The World Health Organization (WHO) estimated that during the civil war, 82 percent of the female population was subjected to multiple forms of violence, while 77 percent experienced sexual and gender-based violence (SGBV). The high incidences of sexual violence did not decrease after the end of the conflict, and abuse rates remain critically high, while also affecting women’s participation in the labour market to this day. 

However, women in Liberia are often involved in the informal economy, and their participation takes place within a framework of various disadvantages, including the lack of financial opportunities to enhance women’s food security, nutrition, and income across the country.

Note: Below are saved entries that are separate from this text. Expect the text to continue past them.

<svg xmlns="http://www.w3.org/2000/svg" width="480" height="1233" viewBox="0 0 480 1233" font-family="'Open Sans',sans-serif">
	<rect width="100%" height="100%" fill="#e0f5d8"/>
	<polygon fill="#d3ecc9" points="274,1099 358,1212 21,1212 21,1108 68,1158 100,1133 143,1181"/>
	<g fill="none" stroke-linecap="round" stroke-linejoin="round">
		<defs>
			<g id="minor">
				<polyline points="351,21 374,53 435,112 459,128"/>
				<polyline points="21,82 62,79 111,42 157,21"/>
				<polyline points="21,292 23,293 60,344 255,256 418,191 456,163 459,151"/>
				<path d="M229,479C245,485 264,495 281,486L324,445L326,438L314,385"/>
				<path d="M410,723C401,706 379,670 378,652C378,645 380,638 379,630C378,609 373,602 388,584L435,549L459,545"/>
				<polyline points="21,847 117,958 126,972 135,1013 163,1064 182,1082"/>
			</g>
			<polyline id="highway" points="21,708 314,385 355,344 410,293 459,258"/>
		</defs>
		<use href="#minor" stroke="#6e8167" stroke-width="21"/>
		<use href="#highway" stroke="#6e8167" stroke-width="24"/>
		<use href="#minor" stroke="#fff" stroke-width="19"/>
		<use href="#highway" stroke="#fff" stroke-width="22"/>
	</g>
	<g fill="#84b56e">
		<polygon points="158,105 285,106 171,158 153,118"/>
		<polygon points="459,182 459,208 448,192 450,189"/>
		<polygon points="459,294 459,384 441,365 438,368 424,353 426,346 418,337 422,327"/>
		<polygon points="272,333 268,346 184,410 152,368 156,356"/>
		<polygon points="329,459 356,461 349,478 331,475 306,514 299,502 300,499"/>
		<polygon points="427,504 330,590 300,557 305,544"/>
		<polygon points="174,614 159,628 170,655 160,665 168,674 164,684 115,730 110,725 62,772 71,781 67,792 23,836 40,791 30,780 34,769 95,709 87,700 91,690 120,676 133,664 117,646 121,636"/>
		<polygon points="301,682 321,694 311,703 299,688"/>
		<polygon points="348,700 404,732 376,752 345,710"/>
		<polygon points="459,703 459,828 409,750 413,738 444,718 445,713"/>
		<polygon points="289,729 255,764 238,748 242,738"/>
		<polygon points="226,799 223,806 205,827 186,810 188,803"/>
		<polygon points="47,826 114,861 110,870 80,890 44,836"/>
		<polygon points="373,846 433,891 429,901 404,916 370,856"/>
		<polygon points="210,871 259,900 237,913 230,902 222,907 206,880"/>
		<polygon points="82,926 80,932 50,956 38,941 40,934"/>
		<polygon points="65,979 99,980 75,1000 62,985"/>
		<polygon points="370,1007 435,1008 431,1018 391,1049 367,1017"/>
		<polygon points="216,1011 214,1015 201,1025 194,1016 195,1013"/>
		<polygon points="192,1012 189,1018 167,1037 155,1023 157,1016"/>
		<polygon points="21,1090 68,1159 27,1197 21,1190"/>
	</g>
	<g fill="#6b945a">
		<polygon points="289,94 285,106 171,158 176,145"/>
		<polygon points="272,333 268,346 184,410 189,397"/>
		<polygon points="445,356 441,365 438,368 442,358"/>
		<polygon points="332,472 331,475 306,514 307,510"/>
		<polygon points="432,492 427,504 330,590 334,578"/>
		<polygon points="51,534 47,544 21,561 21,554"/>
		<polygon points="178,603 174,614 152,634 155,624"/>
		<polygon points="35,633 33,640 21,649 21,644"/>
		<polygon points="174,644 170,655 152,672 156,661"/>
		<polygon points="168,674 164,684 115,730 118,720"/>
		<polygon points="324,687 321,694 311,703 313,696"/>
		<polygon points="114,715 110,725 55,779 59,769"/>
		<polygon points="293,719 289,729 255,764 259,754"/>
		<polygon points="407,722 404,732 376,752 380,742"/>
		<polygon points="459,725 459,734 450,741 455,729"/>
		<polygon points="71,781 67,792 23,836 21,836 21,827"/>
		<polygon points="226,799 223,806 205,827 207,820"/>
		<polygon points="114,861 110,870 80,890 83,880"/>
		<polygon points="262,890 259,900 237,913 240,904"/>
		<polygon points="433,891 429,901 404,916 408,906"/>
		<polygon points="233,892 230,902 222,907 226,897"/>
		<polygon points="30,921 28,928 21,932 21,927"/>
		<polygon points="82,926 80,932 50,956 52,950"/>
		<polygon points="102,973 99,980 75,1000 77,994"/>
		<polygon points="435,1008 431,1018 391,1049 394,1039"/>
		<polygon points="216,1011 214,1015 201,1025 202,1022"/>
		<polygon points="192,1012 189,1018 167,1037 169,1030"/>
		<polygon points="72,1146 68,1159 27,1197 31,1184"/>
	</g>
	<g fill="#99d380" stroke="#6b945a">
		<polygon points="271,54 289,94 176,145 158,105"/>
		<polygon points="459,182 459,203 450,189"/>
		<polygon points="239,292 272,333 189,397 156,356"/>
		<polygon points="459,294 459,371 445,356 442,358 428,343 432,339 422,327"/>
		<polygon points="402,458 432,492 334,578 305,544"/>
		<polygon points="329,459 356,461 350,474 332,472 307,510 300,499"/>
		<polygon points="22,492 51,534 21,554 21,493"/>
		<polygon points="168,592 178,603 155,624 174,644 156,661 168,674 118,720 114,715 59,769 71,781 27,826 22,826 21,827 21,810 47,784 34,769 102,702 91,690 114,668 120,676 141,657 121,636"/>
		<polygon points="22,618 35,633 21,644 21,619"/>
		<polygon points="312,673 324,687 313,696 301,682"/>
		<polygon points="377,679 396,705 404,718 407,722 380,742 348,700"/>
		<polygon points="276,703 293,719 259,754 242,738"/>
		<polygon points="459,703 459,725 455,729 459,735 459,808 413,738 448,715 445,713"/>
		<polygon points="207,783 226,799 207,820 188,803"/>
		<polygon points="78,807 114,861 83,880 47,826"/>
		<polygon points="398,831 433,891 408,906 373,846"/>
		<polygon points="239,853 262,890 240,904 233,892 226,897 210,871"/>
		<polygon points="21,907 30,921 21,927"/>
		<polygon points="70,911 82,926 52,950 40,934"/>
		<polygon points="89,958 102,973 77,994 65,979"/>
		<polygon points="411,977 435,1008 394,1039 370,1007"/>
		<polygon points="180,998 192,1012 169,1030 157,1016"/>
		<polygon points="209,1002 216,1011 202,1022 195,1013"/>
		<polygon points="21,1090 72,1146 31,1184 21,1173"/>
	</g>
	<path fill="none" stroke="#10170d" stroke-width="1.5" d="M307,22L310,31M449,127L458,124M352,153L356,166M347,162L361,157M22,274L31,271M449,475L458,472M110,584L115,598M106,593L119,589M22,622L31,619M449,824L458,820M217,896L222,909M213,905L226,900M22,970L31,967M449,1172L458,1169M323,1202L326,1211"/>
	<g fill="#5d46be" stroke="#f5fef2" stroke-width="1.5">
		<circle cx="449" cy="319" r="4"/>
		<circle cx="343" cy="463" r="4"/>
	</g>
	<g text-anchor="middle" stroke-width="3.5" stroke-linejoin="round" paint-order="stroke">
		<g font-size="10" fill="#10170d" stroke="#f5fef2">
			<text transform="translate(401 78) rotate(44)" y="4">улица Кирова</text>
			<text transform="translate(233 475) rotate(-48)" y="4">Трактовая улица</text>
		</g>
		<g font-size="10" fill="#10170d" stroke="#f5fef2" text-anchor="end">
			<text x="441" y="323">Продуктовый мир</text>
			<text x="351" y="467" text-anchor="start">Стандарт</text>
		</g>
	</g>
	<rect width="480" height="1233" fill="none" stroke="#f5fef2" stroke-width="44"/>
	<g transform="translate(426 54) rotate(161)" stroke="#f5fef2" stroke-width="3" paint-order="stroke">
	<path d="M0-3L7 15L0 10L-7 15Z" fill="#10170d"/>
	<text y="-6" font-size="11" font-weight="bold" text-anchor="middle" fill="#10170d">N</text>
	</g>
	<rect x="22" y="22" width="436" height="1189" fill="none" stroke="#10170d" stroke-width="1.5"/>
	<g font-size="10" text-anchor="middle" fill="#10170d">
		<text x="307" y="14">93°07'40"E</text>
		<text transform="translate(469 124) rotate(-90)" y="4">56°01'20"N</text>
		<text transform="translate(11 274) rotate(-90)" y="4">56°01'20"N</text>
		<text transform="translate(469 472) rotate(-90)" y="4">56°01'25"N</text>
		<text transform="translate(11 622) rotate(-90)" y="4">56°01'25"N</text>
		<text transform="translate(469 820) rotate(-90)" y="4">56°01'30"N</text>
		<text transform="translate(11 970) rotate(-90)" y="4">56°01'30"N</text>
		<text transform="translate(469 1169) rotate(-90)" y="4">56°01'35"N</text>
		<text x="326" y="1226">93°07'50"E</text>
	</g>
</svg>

They also face barriers to accessing markets, credit, and resources to support their businesses and economic activities. Seventy-four percent of all female workers in Liberia are informal laborers, facing challenges such as a lack of access to credit and banking services, limited financial literacy and business training, and few social protections or childcare options. Liberia is marked by traditional gender norms that are deeply rooted in the dynamics of social power relations. These norms are also connected to the larger structures of power in politics, economy, and religion, affecting women’s and girls’ livelihoods and resilience-building activities to enhance food security, nutrition, and income.

Food Insecurity, the Impact on Liberia

Liberia has a conducive climate and good soils for crop production, but the country continues to suffer from food insecurity due to extreme poverty, gender inequality, and unequal resource allocation in the country’s food and agricultural systems. According to FAO, approximately 18% of Liberian households were identified as moderately to severely food insecure in Liberia’s last comprehensive food security assessment in 2018. The severity of food insecurity in Liberia is exhibited by the Ukraine-Russia conflict that has impacted global commodity prices, and food security conditions have worsened due to COVID-19, climate change impacts, and high post-harvest losses. The 2021 Global Hunger Index classifies Liberia’s level of hunger as serious. Liberia ranked 110 of 116 countries on hunger conditions. According

to the most recent report, ‘State of Food Security and Nutrition in the World (SOFI)’, released in July 2023, the occurrence of malnutrition among Liberians remains alarmingly high at 38.4% (2020-2022). This figure signifies that approximately two million individuals in the country suffer from undernourishment, illustrating a considerable gap in achieving the Sustainable Development Goal (SDG), which aims to eradicate hunger by 2030. The recent Rapid Food Security Livelihoods Nutrition and Market Assessment (RFSLNMA, 2022) analysis report also shows that nutrition status in Liberia is at the “Alert/Stress” level, making the country vulnerable to further shocks.

Despite efforts to recover from the impact of civil wars, the Ebola crisis, and COVID-19, Liberia’s health sector remains fragile. About 36% of Liberians and 58% of rural Liberians – who are also more likely to be poor households – live in remote areas beyond 5km away (or a one-hour walk) from any health facility. These households disproportionately bear the burden of poor access to healthcare. According to DHS 2019-20 data, almost half of Liberian women report they had at least one problem in accessing healthcare, with rural women being more likely to have trouble accessing healthcare (59% rural vs 36% urban). About 36% of women report money for treatment being the main problem, followed by 28% of women reporting distance to a health facility. These barriers are even higher in rural areas, where 46% and 45% of women respectively report money and distance to a health facility as the main reason why they are unable to access healthcare. Liberia is ranked as the country with the 6th worst maternal mortality rate in the world (772 maternal deaths per 100,000 live births).